Community Interpreter dolmetschen häufig Sprachen, die von Minderheiten gesprochen werden, sowie Sprachen, die weniger angesehen sind als die Weltsprachen, welche beim Konferenzdolmetschen dominieren. Regionale Dialekte und Umgangssprache kommen beim CI mehr zur Anwendung als beim Konferenzdolmetschen und auch mit wechselnden Stilebenen und Sprachregistern wird man beim CI häufiger konfrontiert. Der Dolmetschmodus ist dabei meistens konsekutiv und bilateral, das heißt, die Texte sind direkt aufeinander bezogen und werden gegenseitig voneinander beeinflusst. Demzufolge handelt es sich oft um spontane, meist kurze Redebeiträge, in denen auch elliptische und abgebrochene Sätze vorkommen, Gedanken können dabei neu formuliert, nachgetragen oder zur Absicherung wiederholt werden.[35] Auch stehen Dolmetscherinnen bei bilateralen, konsekutiven Gesprächen nicht so unter Zeitdruck wie es beim Simultandolmetschen der Fall ist. Sie müssen nicht unbedingt Notizen anfertigen, da Rückfragen möglich und die Beiträge rhetorisch wenig anspruchsvoll sind. Bei solchen Gesprächen spielen nonverbale Informationen hingegen eine große Rolle, da sich die Gesprächspartnerinnen und die Dolmetscherinnen im sogenannten face-to-face Modus direkt anschauen und viele Informationen nonverbal ausdrücken.[36]

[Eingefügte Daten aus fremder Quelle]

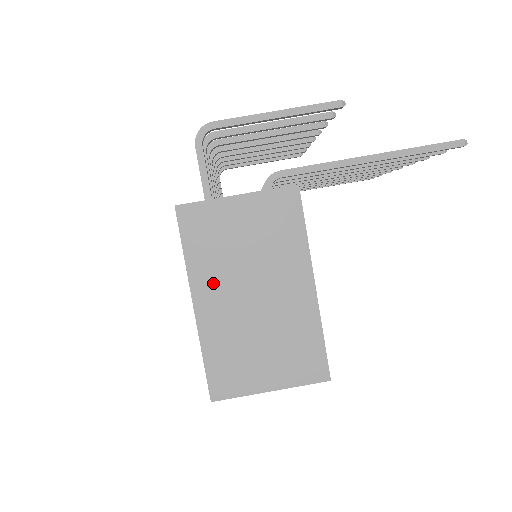
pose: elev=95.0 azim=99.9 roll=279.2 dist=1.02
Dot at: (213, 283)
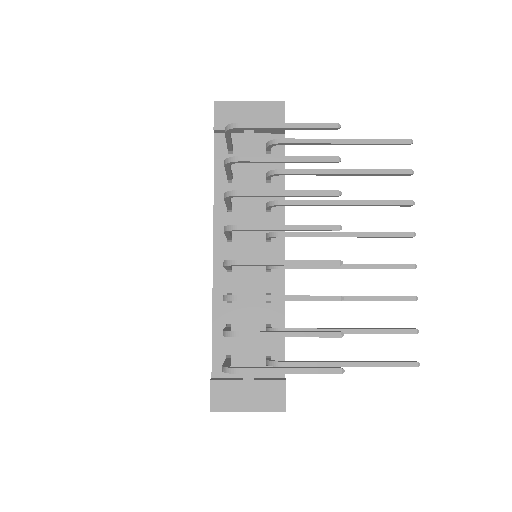
Dot at: occluded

Letztendlich unterscheidet sich das Arbeitsangebot von Community Interpretern ebenfalls von dem des Konferenzdolmetschens, denn es ist extrem abhängig von politischen Veränderungen im Land und auf der Welt und wurde seit jeher von Flüchtlingsbewegungen, Einwanderungswellen und politischen Entscheidungen geprägt.[37]
Deutschland, so Ashley Marc Slapp 2004, ist zu einem „Einwanderungsland wider Willen“[38] geworden. Durch Wanderbewegungen, Arbeitsmigration und Flucht sind in Europa im 20. Jahrhundert multiethnische und multikulturelle Gesellschaften entstanden.[39] Seit 1957 lässt die Bundesrepublik Deutschland die Zuwanderung von ausländischen Arbeitnehmerinnen zu, fördert sie sogar, und ist daher seit jener Zeit aus demographischen, ökonomischen und humanitären Gründen zu einem Einwanderungsland geworden. Doch wie der Begriff „Gastarbeiter“ schon andeutet, so Slapp, sollten jene angeworbenen Arbeitskräfte nur vorübergehend bleiben, und daher sah sich die Regierung auch nicht gezwungen, sprachlich auf die Einwanderinnen zuzugehen.[40] Als Migrantinnen innerhalb der Gesellschaft begannen, anderen Migrantinnen sprachlich zu helfen, entstand langsam das Community Interpreting. Es entwickelte sich die Möglichkeit, mit der Sprachmittlung Geld zu verdienen, und, trotz der geringen Summen, beklagte sich kaum jemand über den geringen Lohn aus Angst vor einem Jobverlust. Für die Tätigkeit gab es kein Training. Es existierten keine Standards, denen die Dolmetscherinnen folgen konnten und so mussten sie improvisieren, um für Probleme Lösungen zu finden.[41] Die Leistungen waren weder verlässlich noch besonders gut und so entstand das Bild eines Dolmetschermarktes, der nicht die gleiche Anerkennung erfuhr wie andere Dolmetscharten.[42] Schon in den 60er Jahren gab es darüber hinaus, so Bahadır, ein natürliches Misstrauen von Seiten der Behörden gegenüber diesen Sprachmittlerinnen. Diese schienen nämlich zum einen zu den Migrantinnen zu gehören und damit auf deren „Seite“ zu stehen, auf der anderen Seite war man jedoch auch stark abhängig von ihnen, da sie für die Kommunikation mit den ausländischen Bürgerinnen unverzichtbar waren.[43]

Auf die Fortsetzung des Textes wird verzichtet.